In 2006, a year before APCOM's creation, JVR Prasada Rao, director of UNAIDS RST-AP, had warned that "data in Asia show that without interventions, male to male sex will become one of the main sources of new HIV infections in the region."
He added, "We are facing a public health crisis, but you would never know it from the region's almost invisible response so far" - a fact supported by a UNAIDS report published this past August, Men who have sex with men - the missing piece in national responses to AIDS in Asia and the Pacific.
The China Center for Disease Control and Prevention (CCDC) recently stated that HIV prevention for MSM was the latest hurdle for the government's drive to curb a fast-rising AIDS epidemic. In fact, China - the world's most populous nation - was the first country in the region to issue a specific national framework on MSM and HIV, which calls for urgent efforts to engage civil society in a concerted effort to reach out to men who have sex with men. China recently reported that male to male sexual transmission now accounts for 12.5 percent of new HIV cases in 2007, up from 2.5 percent in 2005.

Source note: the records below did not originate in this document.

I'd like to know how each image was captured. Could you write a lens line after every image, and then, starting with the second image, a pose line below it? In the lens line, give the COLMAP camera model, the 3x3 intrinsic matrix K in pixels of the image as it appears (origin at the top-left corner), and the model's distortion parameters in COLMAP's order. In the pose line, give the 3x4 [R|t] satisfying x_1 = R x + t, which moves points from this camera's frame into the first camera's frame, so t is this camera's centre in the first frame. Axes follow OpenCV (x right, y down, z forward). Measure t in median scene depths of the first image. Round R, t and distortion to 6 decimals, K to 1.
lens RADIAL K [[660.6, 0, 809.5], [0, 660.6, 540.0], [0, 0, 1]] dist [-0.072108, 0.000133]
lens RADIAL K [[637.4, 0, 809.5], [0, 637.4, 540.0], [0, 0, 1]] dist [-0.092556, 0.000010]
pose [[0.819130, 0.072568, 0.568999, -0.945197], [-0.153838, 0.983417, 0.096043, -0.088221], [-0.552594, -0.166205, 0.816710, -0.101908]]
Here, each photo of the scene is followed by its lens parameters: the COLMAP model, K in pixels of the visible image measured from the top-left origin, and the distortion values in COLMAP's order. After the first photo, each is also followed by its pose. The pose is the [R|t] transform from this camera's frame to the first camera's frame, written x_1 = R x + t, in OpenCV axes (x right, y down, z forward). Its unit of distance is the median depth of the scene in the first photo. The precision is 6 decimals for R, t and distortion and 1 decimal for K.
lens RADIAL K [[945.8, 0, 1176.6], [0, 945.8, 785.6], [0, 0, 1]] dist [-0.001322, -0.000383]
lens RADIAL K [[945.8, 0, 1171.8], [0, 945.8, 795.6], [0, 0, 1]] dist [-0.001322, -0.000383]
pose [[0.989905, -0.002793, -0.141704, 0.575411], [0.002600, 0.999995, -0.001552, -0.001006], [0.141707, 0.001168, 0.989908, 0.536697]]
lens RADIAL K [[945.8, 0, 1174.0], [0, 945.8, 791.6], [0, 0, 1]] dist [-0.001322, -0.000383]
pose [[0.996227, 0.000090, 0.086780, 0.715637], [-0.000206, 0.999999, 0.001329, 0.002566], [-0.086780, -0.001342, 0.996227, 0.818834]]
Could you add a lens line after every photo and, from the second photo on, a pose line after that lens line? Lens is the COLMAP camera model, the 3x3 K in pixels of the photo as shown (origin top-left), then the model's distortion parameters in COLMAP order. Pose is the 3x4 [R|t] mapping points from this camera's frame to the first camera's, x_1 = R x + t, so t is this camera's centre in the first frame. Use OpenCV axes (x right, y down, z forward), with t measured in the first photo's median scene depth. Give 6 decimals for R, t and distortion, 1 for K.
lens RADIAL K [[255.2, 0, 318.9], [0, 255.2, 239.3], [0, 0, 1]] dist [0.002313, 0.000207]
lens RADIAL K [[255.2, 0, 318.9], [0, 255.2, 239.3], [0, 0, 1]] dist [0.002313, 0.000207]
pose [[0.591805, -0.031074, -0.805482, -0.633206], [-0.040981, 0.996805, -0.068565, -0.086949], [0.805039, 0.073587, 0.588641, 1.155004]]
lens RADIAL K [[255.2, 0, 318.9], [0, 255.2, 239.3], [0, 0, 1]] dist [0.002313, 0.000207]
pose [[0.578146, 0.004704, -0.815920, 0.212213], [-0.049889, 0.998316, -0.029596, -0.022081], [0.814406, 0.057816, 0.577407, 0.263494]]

Reflecting the growing regional awareness for enhanced surveillance that incorporates epidemiology as well as socio-cultural awareness, the Center for HIV/AIDS/STI (CHAS) in Laos PDR has conducted the first survey of HIV among MSM in Laos and will soon be releasing the results. As governments and health partners across the Asia Pacific wake up to the realisation that national HIV prevention strategies must include a significant MSM component, APCOM and its partners stand ready to support and strengthen such approaches.
"All of these surveys, these papers, these data and statistics represent hope that our region is making a breakthrough," says Dede Oetomo, who sits on APCOM's interim governing board and is a noted long-time gay activist in Indonesia, a country with limited but successful and well-documented results in HIV and STI prevention among MSM.
"However, the good work that's emerged in recent times also serves as a warning that the hard work now really begins. With the multi-sectoral strength that APCOM provides, we are poised to finally reach out to MSM groups in a way that hasn't been possible before. It's an important, exciting time - full of challenges, yet full of promise. Let's go forward now and get the work done."
The APCOM website, scheduled to be online in early 2008, will be located at www.msmasia.org.